In the below example (top-left), only 'Rare Diseases' will be returned in the Programme column in the participant table ('Cancer' is filtered out from the table). By selecting the 'Choose Filters' tab, you will be able to apply different filter logic by clicking the 'Filter Type'. You will see a list of available filters. In the below example (top-right), the Year of Birth column is filtered for values which are between 1970 and 1980 (inclusive).
The displayed table will have your filters applied . You will be able to see that the total row count of the table will have decreased. You can see this in the top far-right value in the table header.
You can build up as many filters as you like as shown below (bottom). You can clear the filter using the CLEAR ALL button.
Exporting to spreadsheet or text file
Full tables or filtered tables can easily be exported in various different formats. To export a table, click the EXPORT button. The export type can then be chosen from here. Export type includes Excel Workbook (.xlsx) and text file (.csv, .tsv) as shown below. We don't recommend that large tables are exported into an Excel Workbook. It may be better to filter the table down first into a more manageable size.

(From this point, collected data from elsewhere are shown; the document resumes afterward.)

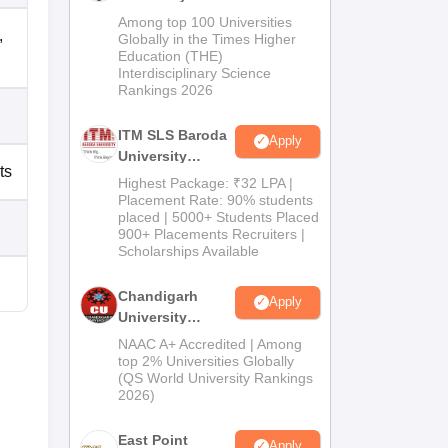
M.Pharma
Among top 100 Universities
,
Admissions
Globally in the Times Higher
Education (THE)
2026
Interdisciplinary Science
Rankings 2026
ITM SLS Baroda
Apply
University
ts
Pharma
Highest Package: ₹32 LPA |
Admissions
Placement Rate: 90% students
placed | 5000+ Students Placed
2026
900+ Placements Recruiters |
Scholarships Available
Chandigarh
Apply
University
Admissions
NAAC A+ Accredited | Among
2026
top 2% Universities Globally
(QS World University Rankings
2026)
East Point
Apply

Joining across multiple tables
It is often necessary to join data across multiple tables. For example if you would like to join the participant table with the sequencing report table to identify the paths on the file system to your participants of interest. Joining across tables cannot be done directly from the LabKey application. Instead the data must either first be exported (as an Excel Workbook or text file) and joined using Excel or similar, or, the LabKey APIs can be used (see below).
Using the LabKey APIs
The LabKey APIs are a powerful way of connecting with the data and provide consistent, reproducible results, which can be shared with others easily. The LabKey APIs are provided in many programming languages (R, Python, Java...), are simple to use and only require a few lines of code. We always recommend using the LabKey APIs to interrogate the data once exploratory analysis has been conducted using the LabKey Desktop application. We have written documentation and provide example code of how to use the LabKey APIs here: Using the LabKey API.